▶ **Your assignment**
Give the entries again exactly, without pictures.
─── Data for the task
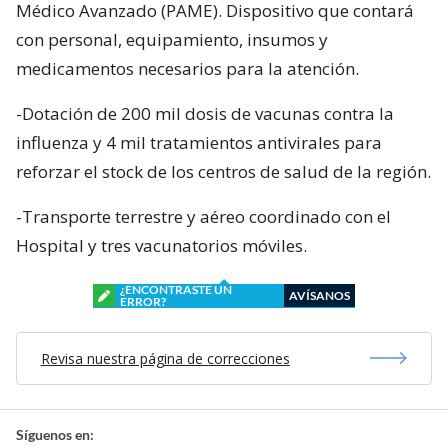
Médico Avanzado (PAME). Dispositivo que contará
con personal, equipamiento, insumos y
medicamentos necesarios para la atención.
-Dotación de 200 mil dosis de vacunas contra la
influenza y 4 mil tratamientos antivirales para
reforzar el stock de los centros de salud de la región.
-Transporte terrestre y aéreo coordinado con el
Hospital y tres vacunatorios móviles.
¿ENCONTRASTE UN
AVÍSANOS
ERROR?
Revisa nuestra página de correcciones
Síguenos en:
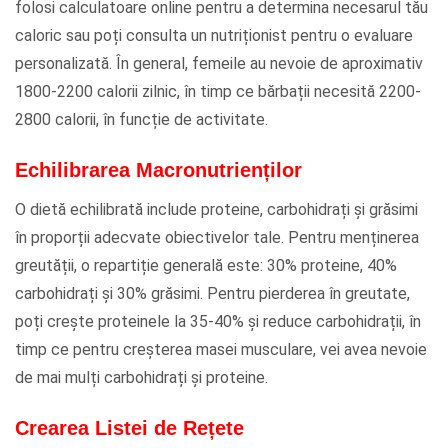
folosi calculatoare online pentru a determina necesarul tău
caloric sau poți consulta un nutriționist pentru o evaluare
personalizată. În general, femeile au nevoie de aproximativ
1800-2200 calorii zilnic, în timp ce bărbații necesită 2200-
2800 calorii, în funcție de activitate.
Echilibrarea Macronutrienților
O dietă echilibrată include proteine, carbohidrați și grăsimi
în proporții adecvate obiectivelor tale. Pentru menținerea
greutății, o repartiție generală este: 30% proteine, 40%
carbohidrați și 30% grăsimi. Pentru pierderea în greutate,
poți crește proteinele la 35-40% și reduce carbohidrații, în
timp ce pentru creșterea masei musculare, vei avea nevoie
de mai mulți carbohidrați și proteine.
Crearea Listei de Rețete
──────
▶ **Exercise result**
Médico Avanzado (PAME). Dispositivo que contará
con personal, equipamiento, insumos y
medicamentos necesarios para la atención.
-Dotación de 200 mil dosis de vacunas contra la
influenza y 4 mil tratamientos antivirales para
reforzar el stock de los centros de salud de la región.
-Transporte terrestre y aéreo coordinado con el
Hospital y tres vacunatorios móviles.
¿ENCONTRASTE UN
AVÍSANOS
ERROR?
Revisa nuestra página de correcciones
Síguenos en:
folosi calculatoare online pentru a determina necesarul tău
caloric sau poți consulta un nutriționist pentru o evaluare
personalizată. În general, femeile au nevoie de aproximativ
1800-2200 calorii zilnic, în timp ce bărbații necesită 2200-
2800 calorii, în funcție de activitate.
Echilibrarea Macronutrienților
O dietă echilibrată include proteine, carbohidrați și grăsimi
în proporții adecvate obiectivelor tale. Pentru menținerea
greutății, o repartiție generală este: 30% proteine, 40%
carbohidrați și 30% grăsimi. Pentru pierderea în greutate,
poți crește proteinele la 35-40% și reduce carbohidrații, în
timp ce pentru creșterea masei musculare, vei avea nevoie
de mai mulți carbohidrați și proteine.
Crearea Listei de Rețete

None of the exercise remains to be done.